A Frente de Defesa do Direito da Cidade “Desperta São José” vai pedir à Cetesb (Companhia Ambiental do Estado de São Paulo) a realização de audiências públicas em São José dos Campos sobre o projeto da Linha Verde.

Trata-se de um corredor viário que irá interligar as regiões sul, leste e central de cidade e que recebeu a licença ambiental prévia da Cetesb.

O documento, segundo a Prefeitura de São José, aprova a localização e concepção do empreendimento, “atestando sua viabilidade ambiental”.

Para o ambientalista e professor José Moraes Barbosa, membro do grupo Desperta São José, não há clareza sobre o projeto e os impactos da obra, temas que deveriam ser discutidos em audiências públicas, na avaliação dele.

“Suprimir áreas verdes para colocar linhas de ônibus é temerário. Não sabemos como o projeto vai fazer isso tudo”, afirmou.

Segundo ele, o movimento pedirá a realização de audiências públicas para a Cetesb, em razão da aprovação da licença ambiental prévia, mas não descarta recorrer à Justiça.

“Vamos primeiro fazer o pedido na Cetesb, mais tardar na semana que vem. Se não surtir efeito, vamos procurar o Ministério Público e a Defensoria Pública”, disse Moraes.

OBRA

Os dois contratos da primeira fase do projeto foram assinados no fim de abril. A parte de obras custará R$ 55,8 milhões, sendo R$ 30 milhões de aporte do governo estadual.
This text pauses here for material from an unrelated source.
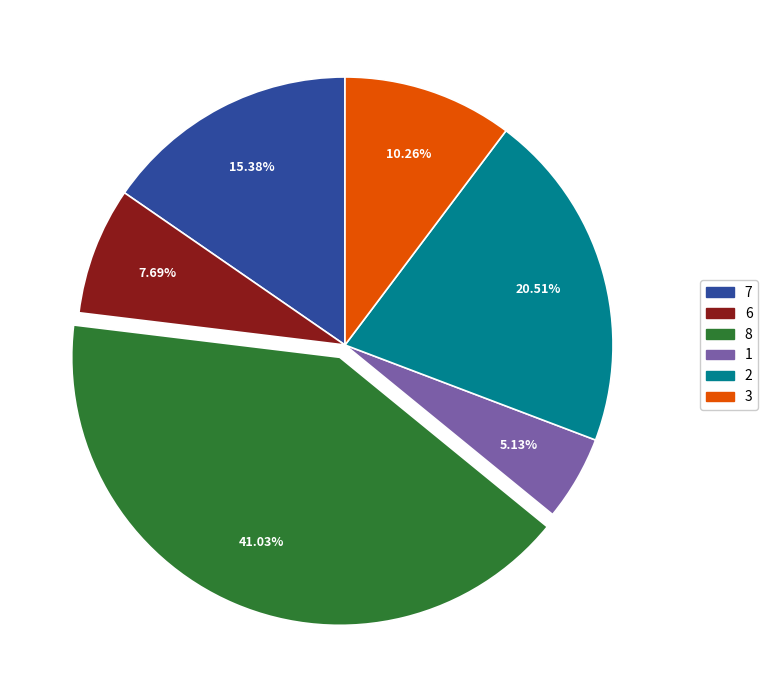

Does any single category account for the majority?

No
O serviço terá início na Estrada do Imperador (região sul) e seguirá até o Terminal Intermunicipal (região central).

Na segunda fase das obras, que ainda não foi licitada, será criado o Anel Viário Leste, uma nova via que permitirá a interligação de toda a cidade ao Parque Tecnológico, sem a necessidade de uso da Via Dutra.

Ao todo, a primeira fase da Linha Verde deve custar R$ 151 milhões, já que outros R$ 60,9 milhões devem ser gastos com a desapropriação de áreas pertencentes à CTEEP (Companhia de Transmissão de Energia Elétrica Paulista), com 400 mil metros quadrados.